It’s Magic season all over again, but this time Wizards’ collectible card game is adding a distinct Dungeons & Dragons flair. Titled Adventures in the Forgotten Realms, the upcoming set will be the first main, Standard-legal collaboration between the tabletop and card adventures. And as we’ve done with previous sets, today we’ve got a new card from Adventures in the Forgotten Realms to preview.
Drawn by Dan Scott (who’s worked on World of Warcraft, Star Wars, many Magic cards, Marvel and DC properties), we’ve got a brutal blue rare.
Costing a mere 1UU, Dragon Turtle is an absolute beast in standard or limited formats. Not only is it a 3/5 creature — exceptionally good value for a three drop — but it can be played as an instant blocker courtesy of its Flash ability.
That’s handy to have enough as is. But the real “rare” part is the “Drag Below” card qualifier. As you’d expect for a dragon that lives under the sea, the Dragon Turtle immediately nullifies an opposing creature, and prevents it from untapping:
Drag Below — When Dragon Turtle enters the battlefield, tap it and up to one target creature an opponent controls. They don’t untap during their controllers’ next untap steps.
The kicker here, obviously, is that your (literally) flashy 3/5 Dragon Turtle gets tapped as well. But that’s actually not the most unsolvable problem in Magic. There is a veritable host of cards like Umbral Mantle, which can work around the problem.
Also, in context, it’s not even a problem to begin with. Blue control decks aren’t designed to beat their opponents to death. Dragon Turtle might technically be a creature, but it’s better thought of as a 3-cost temporary Pacifism.
Pacifism was a great white nullifier for 1W, but it was limited as an enchantment. Dragon Turtle doesn’t have that problem. The flash means you can play it on your opponent’s turn to cancel out a plan before attackers are declared. (It’s been a while since I’ve played competitive Magic, but from memory creatures that are tapped can’t be declared as blockers.) You can also play it to clear the way for other creatures, casting Dragon Turtle just before your opponent’s turn ends, tapping their key defender and then immediately getting your mana back once your turn begins.
Something else worth calling out too is the awesome, retro D&D inspired alternative art that’s been created for Dragon Turtle. It’s meant to hark back to the original D&D rulebook, and there’ll be more cards in the Adventures in the Forgotten Realms set to get the same treatment.
There’s plenty more to the D&D Magic set, however.

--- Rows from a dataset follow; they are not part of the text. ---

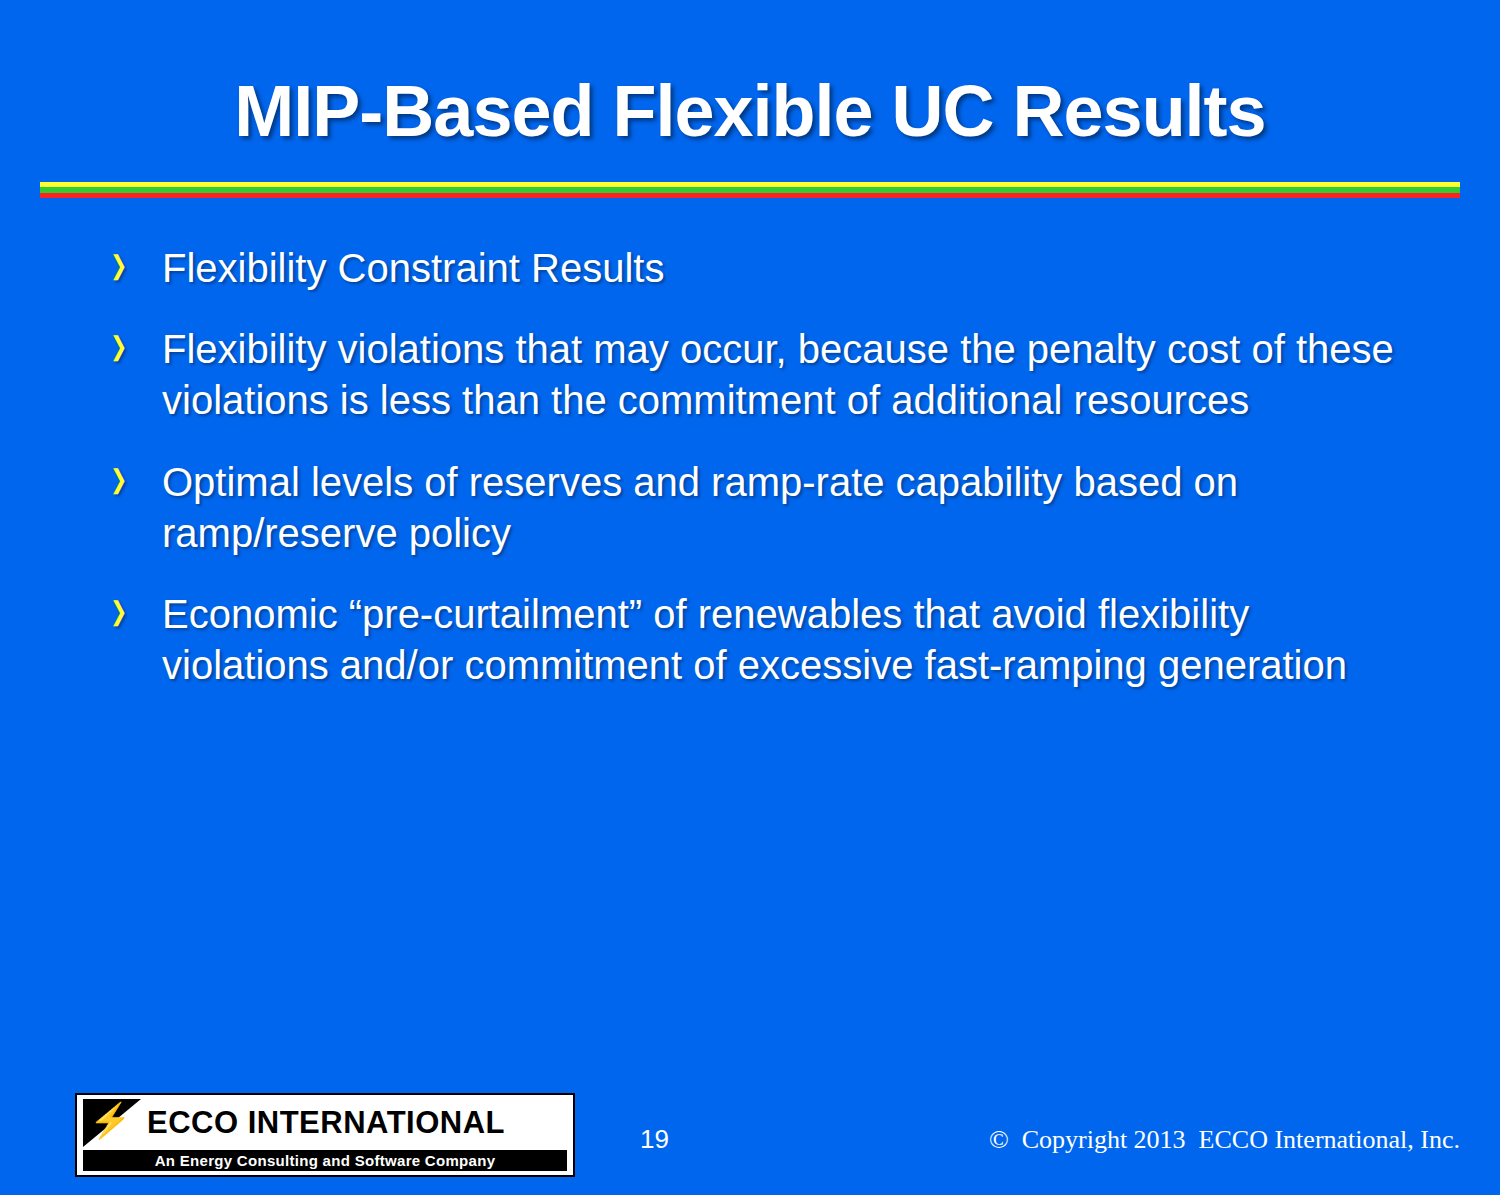MIP-Based Flexible UC Results
Flexibility Constraint Results
Flexibility violations that may occur, because the penalty cost of these violations is less than the commitment of additional resources
Optimal levels of reserves and ramp-rate capability based on ramp/reserve policy
Economic “pre-curtailment” of renewables that avoid flexibility violations and/or commitment of excessive fast-ramping generation
ECCO INTERNATIONAL
An Energy Consulting and Software Company
19
© Copyright 2013 ECCO International, Inc.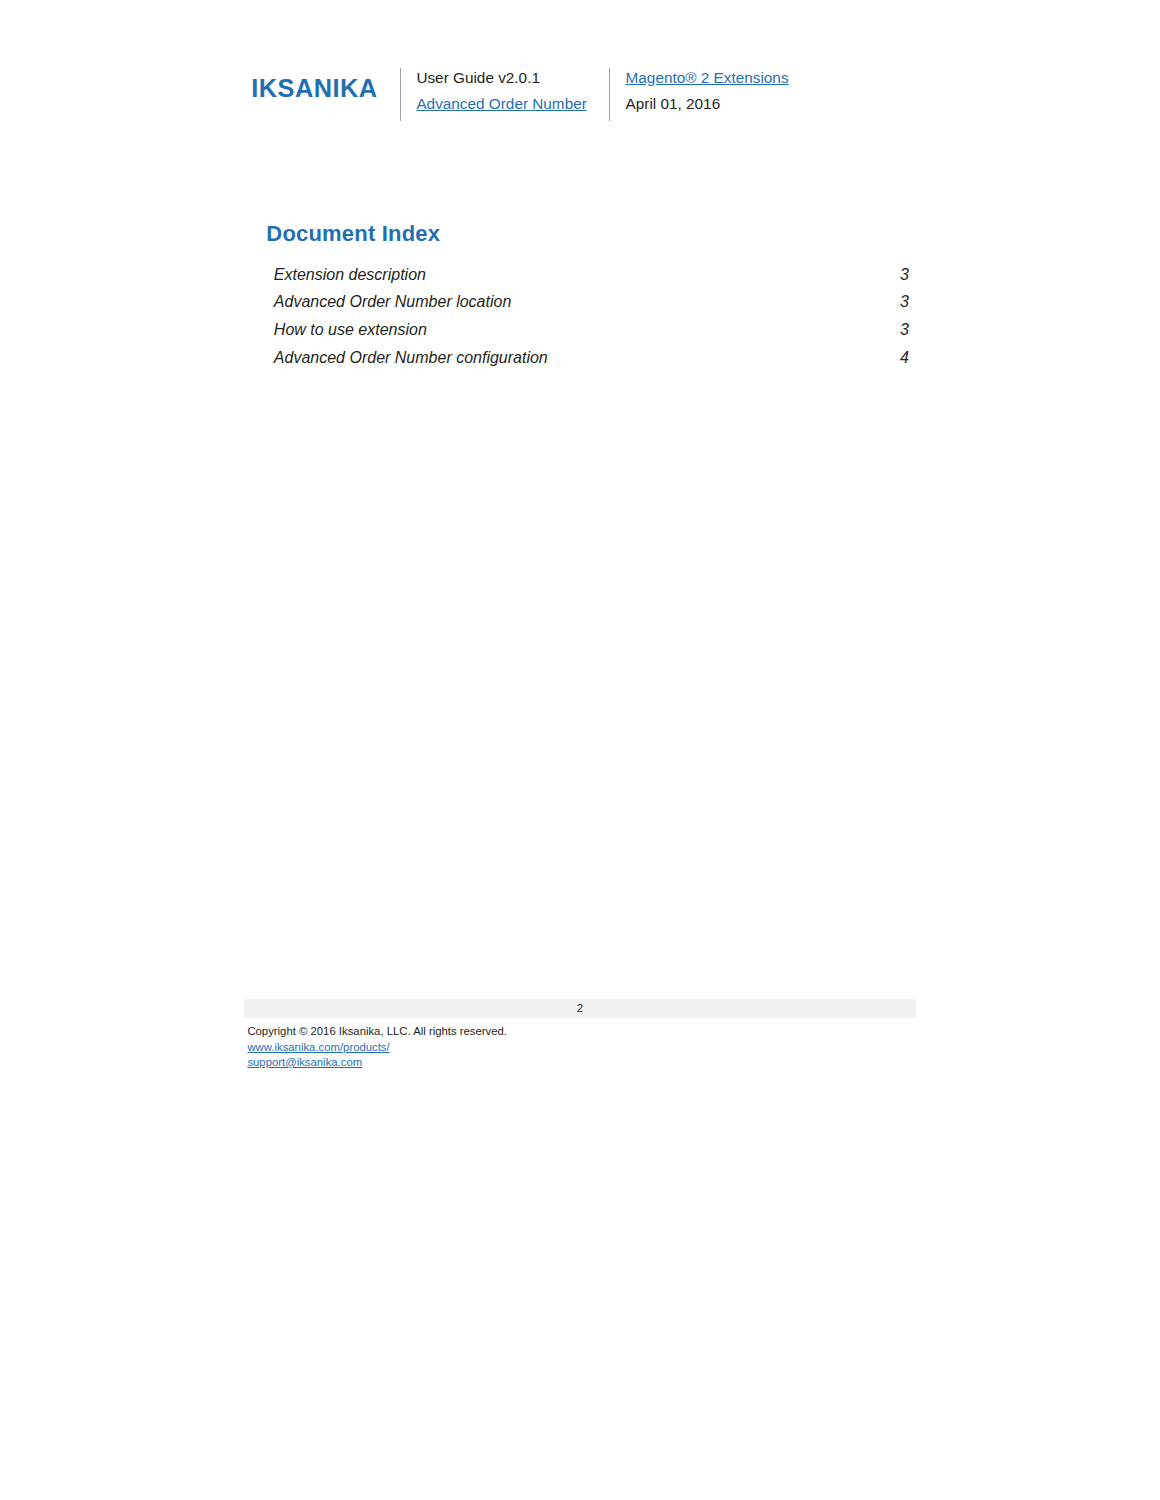IKSANIKA
User Guide v2.0.1
Advanced Order Number
Magento® 2 Extensions
April 01, 2016
Document Index
Extension description 3
Advanced Order Number location 3
How to use extension 3
Advanced Order Number configuration 4
2
Copyright © 2016 Iksanika, LLC. All rights reserved.
www.iksanika.com/products/ support@iksanika.com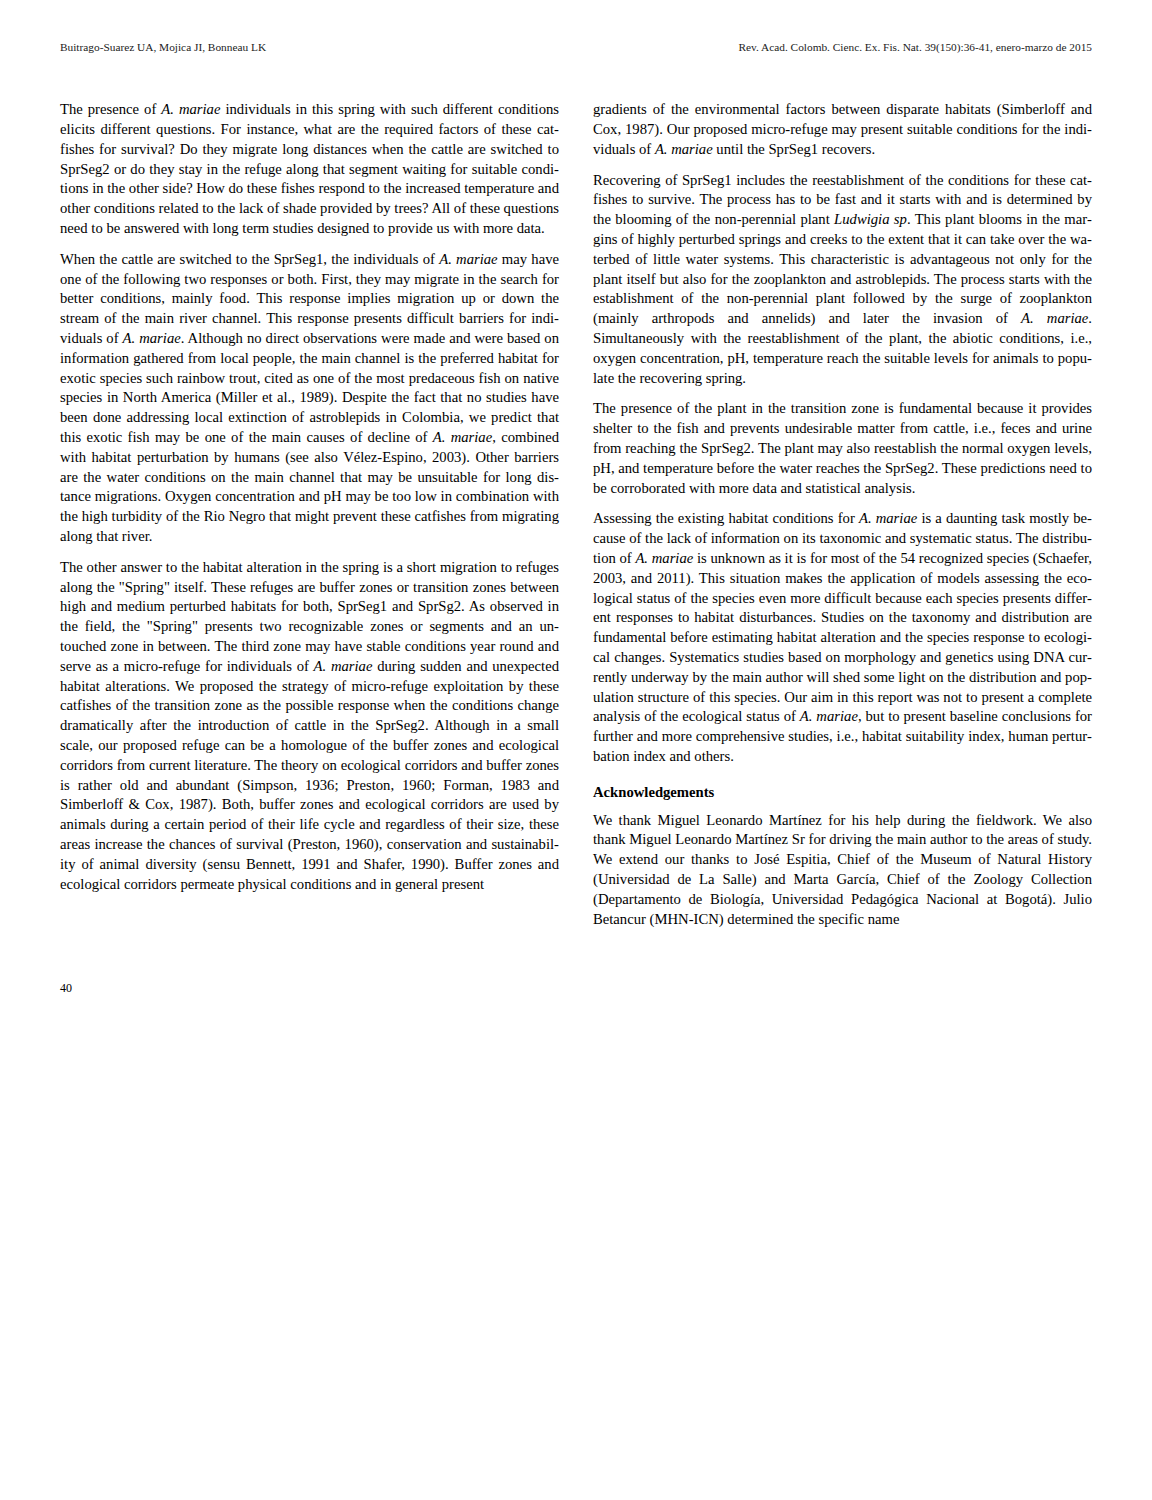Buitrago-Suarez UA, Mojica JI, Bonneau LK
Rev. Acad. Colomb. Cienc. Ex. Fis. Nat. 39(150):36-41, enero-marzo de 2015
The presence of A. mariae individuals in this spring with such different conditions elicits different questions. For instance, what are the required factors of these catfishes for survival? Do they migrate long distances when the cattle are switched to SprSeg2 or do they stay in the refuge along that segment waiting for suitable conditions in the other side? How do these fishes respond to the increased temperature and other conditions related to the lack of shade provided by trees? All of these questions need to be answered with long term studies designed to provide us with more data.
When the cattle are switched to the SprSeg1, the individuals of A. mariae may have one of the following two responses or both. First, they may migrate in the search for better conditions, mainly food. This response implies migration up or down the stream of the main river channel. This response presents difficult barriers for individuals of A. mariae. Although no direct observations were made and were based on information gathered from local people, the main channel is the preferred habitat for exotic species such rainbow trout, cited as one of the most predaceous fish on native species in North America (Miller et al., 1989). Despite the fact that no studies have been done addressing local extinction of astroblepids in Colombia, we predict that this exotic fish may be one of the main causes of decline of A. mariae, combined with habitat perturbation by humans (see also Vélez-Espino, 2003). Other barriers are the water conditions on the main channel that may be unsuitable for long distance migrations. Oxygen concentration and pH may be too low in combination with the high turbidity of the Rio Negro that might prevent these catfishes from migrating along that river.
The other answer to the habitat alteration in the spring is a short migration to refuges along the "Spring" itself. These refuges are buffer zones or transition zones between high and medium perturbed habitats for both, SprSeg1 and SprSg2. As observed in the field, the "Spring" presents two recognizable zones or segments and an untouched zone in between. The third zone may have stable conditions year round and serve as a micro-refuge for individuals of A. mariae during sudden and unexpected habitat alterations. We proposed the strategy of micro-refuge exploitation by these catfishes of the transition zone as the possible response when the conditions change dramatically after the introduction of cattle in the SprSeg2. Although in a small scale, our proposed refuge can be a homologue of the buffer zones and ecological corridors from current literature. The theory on ecological corridors and buffer zones is rather old and abundant (Simpson, 1936; Preston, 1960; Forman, 1983 and Simberloff & Cox, 1987). Both, buffer zones and ecological corridors are used by animals during a certain period of their life cycle and regardless of their size, these areas increase the chances of survival (Preston, 1960), conservation and sustainability of animal diversity (sensu Bennett, 1991 and Shafer, 1990). Buffer zones and ecological corridors permeate physical conditions and in general present
gradients of the environmental factors between disparate habitats (Simberloff and Cox, 1987). Our proposed micro-refuge may present suitable conditions for the individuals of A. mariae until the SprSeg1 recovers.
Recovering of SprSeg1 includes the reestablishment of the conditions for these catfishes to survive. The process has to be fast and it starts with and is determined by the blooming of the non-perennial plant Ludwigia sp. This plant blooms in the margins of highly perturbed springs and creeks to the extent that it can take over the waterbed of little water systems. This characteristic is advantageous not only for the plant itself but also for the zooplankton and astroblepids. The process starts with the establishment of the non-perennial plant followed by the surge of zooplankton (mainly arthropods and annelids) and later the invasion of A. mariae. Simultaneously with the reestablishment of the plant, the abiotic conditions, i.e., oxygen concentration, pH, temperature reach the suitable levels for animals to populate the recovering spring.
The presence of the plant in the transition zone is fundamental because it provides shelter to the fish and prevents undesirable matter from cattle, i.e., feces and urine from reaching the SprSeg2. The plant may also reestablish the normal oxygen levels, pH, and temperature before the water reaches the SprSeg2. These predictions need to be corroborated with more data and statistical analysis.
Assessing the existing habitat conditions for A. mariae is a daunting task mostly because of the lack of information on its taxonomic and systematic status. The distribution of A. mariae is unknown as it is for most of the 54 recognized species (Schaefer, 2003, and 2011). This situation makes the application of models assessing the ecological status of the species even more difficult because each species presents different responses to habitat disturbances. Studies on the taxonomy and distribution are fundamental before estimating habitat alteration and the species response to ecological changes. Systematics studies based on morphology and genetics using DNA currently underway by the main author will shed some light on the distribution and population structure of this species. Our aim in this report was not to present a complete analysis of the ecological status of A. mariae, but to present baseline conclusions for further and more comprehensive studies, i.e., habitat suitability index, human perturbation index and others.
Acknowledgements
We thank Miguel Leonardo Martínez for his help during the fieldwork. We also thank Miguel Leonardo Martínez Sr for driving the main author to the areas of study. We extend our thanks to José Espitia, Chief of the Museum of Natural History (Universidad de La Salle) and Marta García, Chief of the Zoology Collection (Departamento de Biología, Universidad Pedagógica Nacional at Bogotá). Julio Betancur (MHN-ICN) determined the specific name
40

As you’d expect from its tabletop influences, dungeons are a new card type and mechanic that’s been introduced into the game.
Here’s what they look like:
As explained in the video below, dungeons aren’t a card that you play from your regular deck. They live almost outside the game — they don’t take up spots in your sideboard either — and they only come into effect when a card includes the keywords “venture into the dungeon”.
If you’re not already in a dungeon, cards that say “venture into the dungeon” will then cause you to draw a dungeon card. That dungeon card has a series of “levels”, functioning in a similar manner to how Saga cards currently work. You put a marker on the first room, and as more cards cause you to venture further, you trigger the ability of each room you pass through.
Each player gets their own dungeon, and you have to complete a dungeon before starting a new one. You can complete the same dungeon more than once, and some cards will also trigger abilities based on whether you’ve completed a dungeon or not.
Different dungeons offer different bonuses: Tomb of Annihilation gives you a 4/4 black horror token with death touch when reaching the final room, for instance, but earlier rooms will force you to sacrifice some permanents.
The Adventures in the Forgotten Realms set launches first on July 9 on MTG Arena. Prerelease events wiull begin from July 16, with the set’s full worldwide release kicking off from July 23.